Lecturas: Educación Física y Deportes, Vol. 28, Núm. 309, Feb. (2024)


 

Introdução 

 

    A escalada assumiu característica de esporte moderno a partir do processo evolutivo do alpinismo, no final do século XX, com o estabelecimento de regras e competições (Pereira, e Nista-Piccolo, 2010). Nesta época, a escalada esportiva era bastante conhecida em países europeus e asiáticos e com a estreia desse esporte nos Jogos Olímpicos de Tóquio 2020 (realizado em 2021), conquistou ainda mais praticantes.

 

    Nos Jogos Olímpicos de Tóquio, a escalada estreou com 3 disciplinas: Speed, Boulder e Lead. O Speed consiste em dois atletas escalarem a mesma rota, ao mesmo tempo, com o objetivo de realizar o percurso no menor tempo. No Boulder os competidores escalam rotas fixas em um tempo de 4 minutos e cada percurso possui uma dificuldade para a sua finalização. Ao final é necessário que o competidor realize o último agarre, com as duas mãos. Já o Lead conhecido também como escalada guiada e dificuldade, consiste em subir 12 metros passando pelas agarras, com equipamentos de segurança, em um tempo de 6 minutos. (IFSC, 2022)

Dados disponíveis:
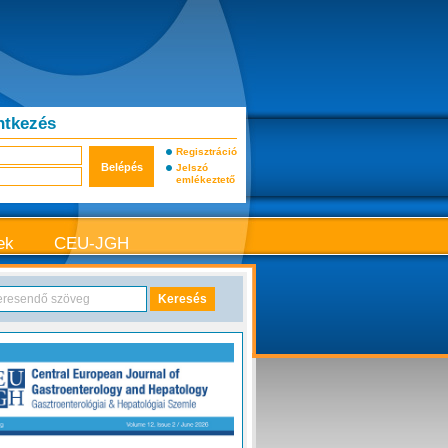
ntkezés
Regisztráció
Jelszó
emlékeztető
ek
CEU-JGH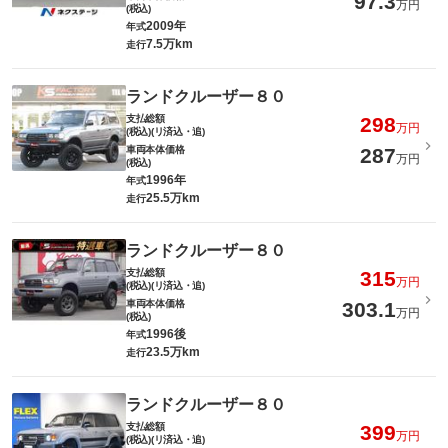
97.3
万円
(税込)
2009年
年式
7.5万km
走行
ランドクルーザー８０
支払総額
298
万円
(税込)(リ済込・追)
車両本体価格
287
万円
(税込)
1996年
年式
25.5万km
走行
ランドクルーザー８０
支払総額
315
万円
(税込)(リ済込・追)
車両本体価格
303.1
万円
(税込)
1996後
年式
23.5万km
走行
ランドクルーザー８０
支払総額
399
万円
(税込)(リ済込・追)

Lista de exercícios:
• A. Por favor, copie do texto sobre escalada o trecho que começa com as palavras que contêm "A escalada assumiu" e termina em "ainda mais praticantes.".
• B. No texto sobre escalada, de quanto tempo os competidores do Boulder dispõem para escalar as rotas fixas?
• C. Retome o texto sobre escalada a partir do ponto em que ele termina.

Respostas das tarefas:
• A.
A escalada assumiu característica de esporte moderno a partir do processo evolutivo do alpinismo, no final do século XX, com o estabelecimento de regras e competições (Pereira, e Nista-Piccolo, 2010). Nesta época, a escalada esportiva era bastante conhecida em países europeus e asiáticos e com a estreia desse esporte nos Jogos Olímpicos de Tóquio 2020 (realizado em 2021), conquistou ainda mais praticantes.

• B. Eles dispõem de 4 minutos.

• C.
 

    Essas modalidades são realizadas em paredes artificiais e podem ser praticadas indoor, ou seja, realizadas em ambientes fechados. O Boulder indoor vem ganhando espaço na prática da escalada por ser realizado em paredes com até 4,5 metros e não necessitar de muitos equipamentos de segurança. A prática do Boulder é dotada de uma série de desafios, entre essas, a presença de saliências, apoios de diversos tamanhos e distâncias entre agarras. Por isso, o competidor precisa de várias habilidades e técnicas para a finalização de certos percursos.

 

    Os estudos que focaram na atividade de escalada indoor elencaram como os principais parâmetros de desempenho: a flexibilidade, a potência, a força e a resistência (Draper et al., 2021), assim como, as capacidades físicas para o bom desempenho: força muscular isométrica, potência muscular de membros superiores, como também a flexibilidade de membros inferiores. (Bertuzzi, e Lima-Silva, 2013; Billat et al., 1995; Wall et al., 2004)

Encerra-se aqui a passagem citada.